DARPA’s mandate is to provide small amounts of funding per project – usually a few million dollars, and no more than $100 million over a maximum of four years – for projects that are chosen by program directors and given a limited time span to prove themselves. Successful programs are turned over to the private sector to develop into products.

DARPA’s budget this year? A measly $3.8 billion. Compare this with the $30 billion at the National Institutes of Health – or the $45 billion that the pharmaceutical industry spent last year on R&D.

But will this approach work for drug R&D?

To find out, Congress created  Cures Acceleration Network (CAN) as part of Obama's health reform bill. CAN's flexible funding program allows the NIH to try out bold new ideas in biomedical research by speeding up the application of discoveries and ideas in biomedicine – an initiative that includes “DARPA-style” projects.

Congress, however, did not appropriate funds to actually pay for it, an oversight that has been taken care of in the President’s 2012 budget, which allocated $100 million for CAN. The fate of this allocation, however, is uncertain as Republicans and Democrats square off over next year’s budget.

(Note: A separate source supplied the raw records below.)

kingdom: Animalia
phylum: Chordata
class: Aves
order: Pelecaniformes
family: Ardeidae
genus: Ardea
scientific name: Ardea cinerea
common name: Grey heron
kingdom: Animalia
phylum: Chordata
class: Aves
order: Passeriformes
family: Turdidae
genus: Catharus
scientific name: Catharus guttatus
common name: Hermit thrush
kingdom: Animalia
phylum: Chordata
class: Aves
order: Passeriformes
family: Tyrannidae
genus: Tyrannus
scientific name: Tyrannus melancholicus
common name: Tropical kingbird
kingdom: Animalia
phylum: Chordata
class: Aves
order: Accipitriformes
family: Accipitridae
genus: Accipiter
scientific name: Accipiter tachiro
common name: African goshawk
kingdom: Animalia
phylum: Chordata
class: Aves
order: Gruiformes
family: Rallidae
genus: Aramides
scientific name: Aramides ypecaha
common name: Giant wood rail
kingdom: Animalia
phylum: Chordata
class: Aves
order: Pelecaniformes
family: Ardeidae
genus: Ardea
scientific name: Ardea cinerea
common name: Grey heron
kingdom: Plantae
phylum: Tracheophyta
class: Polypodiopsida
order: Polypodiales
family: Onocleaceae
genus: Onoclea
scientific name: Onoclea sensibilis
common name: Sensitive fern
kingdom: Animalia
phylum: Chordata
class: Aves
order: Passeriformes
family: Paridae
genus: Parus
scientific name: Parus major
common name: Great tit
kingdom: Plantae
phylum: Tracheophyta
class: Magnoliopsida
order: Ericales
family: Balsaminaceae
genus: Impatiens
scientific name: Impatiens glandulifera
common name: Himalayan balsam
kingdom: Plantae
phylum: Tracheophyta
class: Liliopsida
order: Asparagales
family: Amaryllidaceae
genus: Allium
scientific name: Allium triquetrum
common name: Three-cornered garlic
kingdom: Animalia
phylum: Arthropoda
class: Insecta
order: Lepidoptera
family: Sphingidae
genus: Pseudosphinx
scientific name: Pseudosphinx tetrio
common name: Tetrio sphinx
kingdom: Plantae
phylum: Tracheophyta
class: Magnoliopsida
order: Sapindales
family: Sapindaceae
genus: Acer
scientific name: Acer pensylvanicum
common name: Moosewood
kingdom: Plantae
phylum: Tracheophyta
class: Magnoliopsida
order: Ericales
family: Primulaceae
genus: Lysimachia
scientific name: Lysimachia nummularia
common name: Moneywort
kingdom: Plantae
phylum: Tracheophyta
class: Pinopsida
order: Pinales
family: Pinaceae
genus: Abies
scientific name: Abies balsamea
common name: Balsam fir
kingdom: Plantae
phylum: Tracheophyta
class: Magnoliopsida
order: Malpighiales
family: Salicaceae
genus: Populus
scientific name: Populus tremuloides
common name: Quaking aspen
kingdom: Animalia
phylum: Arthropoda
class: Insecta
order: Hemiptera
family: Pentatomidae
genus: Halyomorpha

Drug industry lobbying groups such as the Biotechnology Industry Organization and patient advocacy groups such as Faster Cures supported the creation of CAN.  Investors such as Brook Byers of Kleiner Perkins Caufield and Byers also have supported the idea  of DARPA-like entities playing a larger role in biotechnology.

DARPA itself has run a robust biomedical program since the mid 1990s focused not on drugs but on creating better methods for treating battlefield injuries. It developed advanced prosthetics for wounded soldiers, and identified ways to fend off attacks by new bioterror pathogens. Virtually all of this work could have civilian applications as well. Some examples:

• “Blood pharming”, a project that would create pouches of cell lines that could be activated on the battlefield to grow into fresh red blood cells for transfusions.

• “The Predicting Health and Disease” program that is developing next generation sensors and diagnostic software to continuously monitor soldiers in the field (and others) for 100 or more health data points in a short time period for low cost.

• “Deep Bleeder Acoustic Coagulation”, a system for locating internal bleeding from wounds using Doppler-based detection technologies and then zapping the wounds with high intensity, focused ultrasound beams that heat up targeted tissue and staunch bleeding.

DARPA has backed some clunkers and failures, too. In the 1970s it experimented with “psychic spies” to match a Soviet program that was trying to conduct remote “mental espionage” and tried to build a mechanical elephant in the Vietnam era to transport troops and equipment through jungles. These and others bombed out, though the per project cost of failure was low.

Just as no one knew that the Internet would emerge from a DARPA-funded project in the late 1960s, it’s anyone’s guess if a DARPA approach for pharmaceuticals at the NIH – or within DARPA itself - would lead to the bio-equivalent of a Google search engine or an Apple I-Pad. But betting on this process has one huge advantage: it’s not a big investment should it fail.